Wednesday, April 28, 2010

Musician or Entertainer?

At rehearsal last night, I lamented to my fellow bandmate that this past weekend's gig blew my voice out. You see, late Saturday night I was singing a rousing set of dance music all clumped together for a heart-pounding good time, when my voice went KA-POP-SQUEE (that's the technical term), right at the end of "Shakey Ground."

So, I did what all good musicians do when they can't make music... I entertained. My little butt shimmied out on the dance floor, mic in hand, livening up the crowd and getting them to sing for me. How brilliant I was!

Now, a good performer is both a talented musician and stellar entertainer. They are capable of getting the crowd on their feet, or at least tapping their toes, often through a combination of skill, good looks, high energy, and a smattering of luck.

You may be thinking, "Good looks? Luck? What does that have to do with music?" Well, after a decade of playing live, I can tell you that this is the ideal combination and if you lack in one area, you better make up for it in another.

Think about it... Some of our best looking musical celebrities really can't sing all that well.
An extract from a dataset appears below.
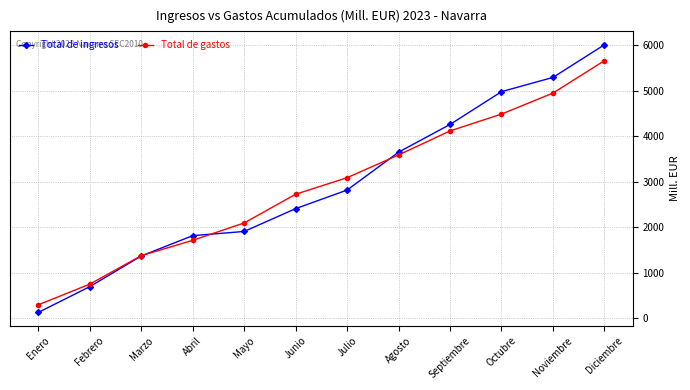

List the series in order of their peak value, lowest first.

Total de gastos, Total de ingresos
And some of our best singers aren't that pretty to look at. And luck? Let me tell you, anytime you play in front of a live crowd, something will go wrong. Your mic will cut out mid-phrase, your amp will feedback, your monitor will burst into jets of white-hot flame...

Okay, maybe not the flame thing, but it could happen!

What I'm saying is that sometimes you have to keep on keeping on for your audience, and this applies to near any aspect of life where what you do is being judged by others. Or, as my mother used to say, "If you can't dazzle them with your brilliance, baffle them with your bullsh*t."

Feel free to share your own baffling moments in the comments!

Tuesday, April 27, 2010

Rule #1: Create for you, share for others.

A blog I frequent recently asked the question, "Why do people want to be published?" As you can imagine, there were numerous responses, most of which focused around the following...

1. I want money.
2. I want to be accomplished/validated in my work.
3. I want others to read what I have to say.

Those who wanted those things, said so in the most flattering light of course. Wrapped up in their words like good writers, only a few were frank enough to say they wanted the money or the success or the fame.

Let's be honest, there is nothing wrong with wanting those things. In an ideal world, you should get paid to do what you love. As an artist, however, most of us keep day jobs to pay the bills. We toil with our art forms as a labor of love, getting up at 4:00am to write before the kids have to go to school, or staying up until 2:00am because you can't stop the jam session now.

We find a way to fit the dream into reality because it's our passion. We can't stop; we have to do it.

We create for ourselves.

However, when it comes to publishing, performing for an audience, or displaying your painting in a gallery, whatever form your art may take, you should be sharing it for others' sake.

Other people do not care how much of your heart and soul is invested in your work; they do not consider how much coffee you were forced to drink, how many pizza dinners you ate to avoid time spent cooking, or how many ulcers you developed stressing over your work.

They only care about being entertained and/or informed. Fail to do that, and no one will give a rat's patoot about your creation.

You can write purely for the joy it gives your soul. There is nothing wrong with that. But if you decide to venture into the world of publishing, you better do so with the idea in mind that this is no longer about you. This is about your reader's experience.

Some haughty writers may criticize my viewpoint and say, "This is about art! Surely, if he is an intelligent being, he shall appreciate my work! Only those lacking opposable thumbs would dare disdain upon my creation!"

To them I say, "Good luck." Succeeding in the entertainment business is equal odds to getting struck by lightning. By carrying this kind of attitude, you're verging into getting-hit-by-a-meteor territory. Though, I suppose you're making it one less person I have to compete with, so... go ahead with your bad self!

Keep the audience experience in mind as you labor, or you'll find out that the only one who will ever be captivated by your creation, is you.